Según Zapatero, después del que el organismo adscrito al Ministerio de Economía y Hacienda concediese 19.000 millones de euros en créditos en 2009, esta nueva vuelta de tuerca descansa en la confianza de que "en cuanto la economía vaya mejor el Estado tendrá más garantías" para recuperar la mayor parte del crédito concedido y que estará, principalmente, en manos de empresas.

Sin abandonar este capítulo, el jefe del Ejecutivo se sacudió las críticas de aquellos que acusaron al Gobierno de ayudar a las entidades financieras antes que a los parados al inicio de la crisis. Al respecto, afirmó que el respaldo a las entidades financieras "sostuvo el sistema financiero" y "evitó una catástrofe económica" a corto plazo, y, además, ha tenido un retorno por las comisiones impuestas a estas entidades de 1.600 millones de euros.

Por otro lado, Zapatero aprovechó para poner en valor otras medidas del Gobierno que han logrado paliar la sequía del crédito privado, como la ayudas al automóvil, sin las que este sector "habría desaparecido", el Plan E para el mantenimiento del empleo, que ha logrado sostener hasta 400.000 puestos de trabajo, y el plan extraordinario a través del ICO para financiar circulante a empresas que, reconoció que "no ha llegado a todas las empresas", cuestión que justificó por el "extraordinario desafío" que ello supuso.
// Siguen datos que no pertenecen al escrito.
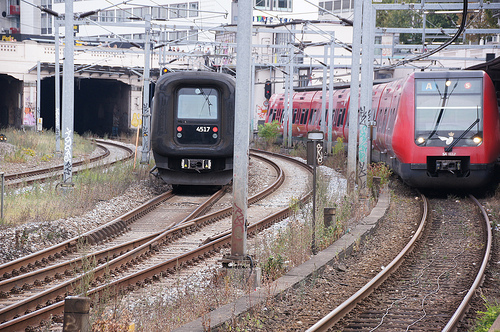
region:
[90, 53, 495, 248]
two trains are on the tracks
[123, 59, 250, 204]
the black train is on the left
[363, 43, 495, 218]
on the right is a red train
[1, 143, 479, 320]
three sets of tracks lay here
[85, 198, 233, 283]
this will allow a change of direction for the train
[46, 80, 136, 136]
a tunnel is in the background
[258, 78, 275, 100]
the trains traffic light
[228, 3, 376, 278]
support beams are in the train yard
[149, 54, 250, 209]
the end of the train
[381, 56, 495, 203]
the front of the train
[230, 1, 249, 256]
tall silver metal beam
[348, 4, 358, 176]
tall silver metal beam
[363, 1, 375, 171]
tall silver metal beam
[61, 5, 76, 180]
tall silver metal beam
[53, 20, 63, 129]
tall silver metal beam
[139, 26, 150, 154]
tall silver metal beam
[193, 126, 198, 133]
white number on train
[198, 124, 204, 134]
white number on train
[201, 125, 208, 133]
white number on train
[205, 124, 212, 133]
white number on train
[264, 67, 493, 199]
red train on tracks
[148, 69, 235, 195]
black train on the tracks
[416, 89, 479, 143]
windshield on the red train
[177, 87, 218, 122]
windshield on the black train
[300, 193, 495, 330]
train tracks on the ground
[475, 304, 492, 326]
patch of green grass on ground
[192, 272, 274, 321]
yellow weeds in grass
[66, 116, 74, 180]
graffitti on the pole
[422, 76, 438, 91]
A on the train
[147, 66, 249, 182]
matte black train car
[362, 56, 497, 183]
red train on the track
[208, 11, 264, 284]
metal pole with red graffiti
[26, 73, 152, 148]
dark train tunnel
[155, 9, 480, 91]
cables over the train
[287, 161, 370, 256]
grass growing between the tracks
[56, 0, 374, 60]
buildings behind the train tracks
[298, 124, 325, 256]
brown metal pole between tracks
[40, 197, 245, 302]
train tracks converge here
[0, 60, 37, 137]
dark train tunnel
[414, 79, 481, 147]
front window on a red train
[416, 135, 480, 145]
round white head lights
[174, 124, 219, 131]
round red head lights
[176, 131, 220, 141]
small gray circles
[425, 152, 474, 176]
black metal cattle guard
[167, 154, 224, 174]
black and silver cattle guard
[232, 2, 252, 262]
a gray metal pole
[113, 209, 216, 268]
the intersection of two tracks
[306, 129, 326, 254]
a meter between tracks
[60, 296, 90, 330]
a pole with the letter B on it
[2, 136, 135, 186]
rail road tracks that are empty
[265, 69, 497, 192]
red train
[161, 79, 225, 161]
rear side of the train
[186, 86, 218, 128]
rear window on the train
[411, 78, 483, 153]
big frontal window of the train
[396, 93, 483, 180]
red wagon of the train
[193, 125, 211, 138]
serial number of the train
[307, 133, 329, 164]
small rusty electric box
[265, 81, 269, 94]
red signal light in a pole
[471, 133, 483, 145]
right side light of the train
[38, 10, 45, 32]
glass window on building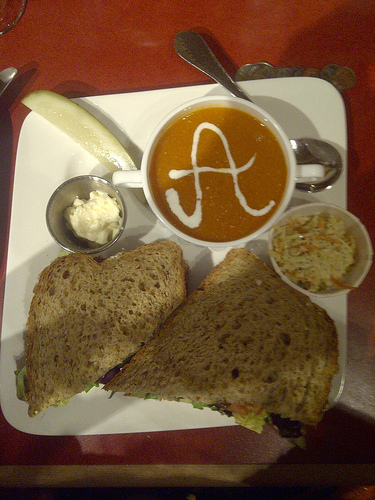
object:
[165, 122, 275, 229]
letter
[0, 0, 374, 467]
reddish countertop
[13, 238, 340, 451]
sandwich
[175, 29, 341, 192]
silver spoon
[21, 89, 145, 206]
pickle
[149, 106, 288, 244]
orange soup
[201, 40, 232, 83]
wall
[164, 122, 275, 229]
white liquid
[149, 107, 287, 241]
brown beverage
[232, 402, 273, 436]
lettuce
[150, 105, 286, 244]
sauce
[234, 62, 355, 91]
change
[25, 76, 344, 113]
edge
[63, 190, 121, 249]
butter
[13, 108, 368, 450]
food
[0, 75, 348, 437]
dinner plate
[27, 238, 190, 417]
bread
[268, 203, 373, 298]
bowl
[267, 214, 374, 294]
relish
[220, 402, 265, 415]
tomatoes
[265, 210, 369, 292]
coleslaw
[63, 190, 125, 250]
mayonnaise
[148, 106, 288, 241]
beverage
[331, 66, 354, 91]
coins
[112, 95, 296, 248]
bowl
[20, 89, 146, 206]
slice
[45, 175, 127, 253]
container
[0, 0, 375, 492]
table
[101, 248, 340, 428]
bread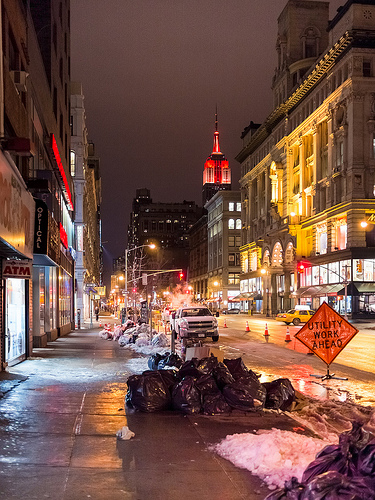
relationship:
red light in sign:
[297, 261, 311, 280] [294, 298, 357, 386]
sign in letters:
[3, 263, 34, 280] [0, 264, 28, 275]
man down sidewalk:
[94, 305, 98, 319] [0, 309, 322, 498]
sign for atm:
[3, 263, 34, 280] [0, 349, 53, 401]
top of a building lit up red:
[203, 107, 232, 187] [56, 225, 82, 267]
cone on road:
[219, 315, 228, 328] [346, 340, 373, 368]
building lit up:
[197, 101, 233, 210] [83, 185, 91, 300]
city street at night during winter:
[75, 255, 134, 470] [202, 430, 300, 500]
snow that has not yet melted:
[222, 415, 320, 481] [210, 425, 295, 495]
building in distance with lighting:
[197, 101, 233, 210] [251, 148, 313, 237]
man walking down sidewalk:
[94, 305, 98, 319] [4, 315, 137, 496]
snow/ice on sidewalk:
[32, 308, 373, 485] [4, 315, 137, 496]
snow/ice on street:
[32, 308, 373, 485] [214, 304, 374, 400]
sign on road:
[290, 299, 363, 387] [210, 308, 374, 413]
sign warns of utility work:
[290, 299, 363, 387] [289, 298, 361, 382]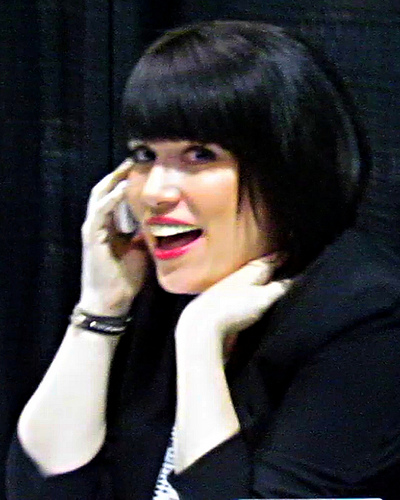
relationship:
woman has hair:
[5, 20, 398, 498] [119, 16, 375, 288]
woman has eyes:
[5, 20, 398, 498] [127, 140, 225, 172]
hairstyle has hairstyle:
[109, 14, 380, 294] [116, 18, 375, 283]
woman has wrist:
[5, 20, 398, 498] [58, 282, 132, 352]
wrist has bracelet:
[58, 282, 132, 352] [68, 303, 137, 337]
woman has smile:
[5, 20, 398, 498] [145, 215, 205, 259]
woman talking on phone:
[5, 20, 398, 498] [111, 198, 138, 235]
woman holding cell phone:
[5, 20, 398, 498] [112, 198, 141, 234]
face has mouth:
[125, 139, 237, 294] [145, 215, 204, 260]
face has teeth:
[125, 139, 237, 294] [149, 221, 196, 239]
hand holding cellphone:
[70, 153, 155, 310] [112, 196, 141, 235]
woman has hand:
[5, 20, 398, 498] [175, 253, 292, 339]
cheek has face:
[121, 168, 171, 214] [119, 40, 319, 286]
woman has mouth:
[5, 20, 398, 498] [117, 207, 219, 277]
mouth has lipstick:
[117, 207, 219, 277] [129, 206, 186, 234]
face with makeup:
[125, 139, 237, 294] [111, 194, 295, 302]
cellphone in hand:
[110, 198, 138, 235] [70, 152, 152, 332]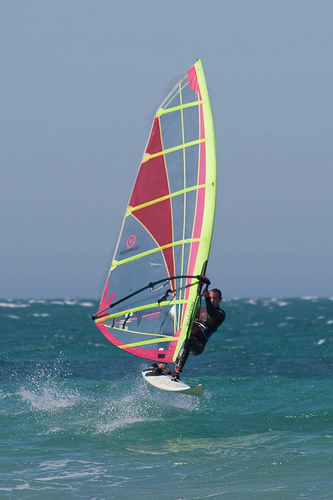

ZAPATERO ENTONA EL 'MEA CULPA'

En medio de estas argumentaciones, Zapatero tuvo tiempo para entonar el 'mea culpa' y reconoció que, como el resto de los líderes políticos internacionales no pudo prever la gravedad de la crisis que se avecinaba. "No pude prever la magnitud de la crisis económica", afirmó.

Asimismo, dijo entender a la ciudadanía y su preocupación ante la gravedad de la crisis y, además, aseguró sentirse "responsable de

todas y cada una de las personas que han perdido su empleo". En este sentido, Zapatero aseveró que se ve con fuerzas y, sobre todo, "con responsabilidad" para volver a crear empleo.

Por lo pronto, Zapatero destacó el esfuerzo desplegado por el Gobierno para garantizar la protección social de los desempleados aunque, reconoció que los 420 euros para aquellos que han agotado todas sus prestaciones y subsidio "es una cantidad mínima".

En este apartado, garantizó que Gobierno y agentes sociales "van a alcanzar un acuerdo" para volver a crear empleo con políticas especialmente orientadas a jóvenes sin formación, y reiteró de antemano su rechazo al abaratamiento del despido, ya que, a su juicio, "es posible facilitar las cosas a los empresarios en la contratación sin perjudicar a los trabajadores".

"Hay formulas que estamos trabajando que esperemos puedan ver la luz en un plazo razonable. Me gustaría que no fuera más allá de dos meses", añadió después de que el Ministro de Trabajo, Celestino Corbacho, apuntara hoy a posibles acuerdos a finales de abril.

En materia de pensiones, Zapatero defendió las subidas llevadas a cabo por su Gobierno y confió en que "para el futuro podamos seguir teniendo unas pensiones cada vez más dignas". Sin embargo, también puso en valor sus propuestas para la reforma a largo plazo del sistema de pensiones, entre las que se incluye el aumento de la edad de jubilación hasta los 67 años, y reiteró que se trata de propuestas y no de un decreto ley.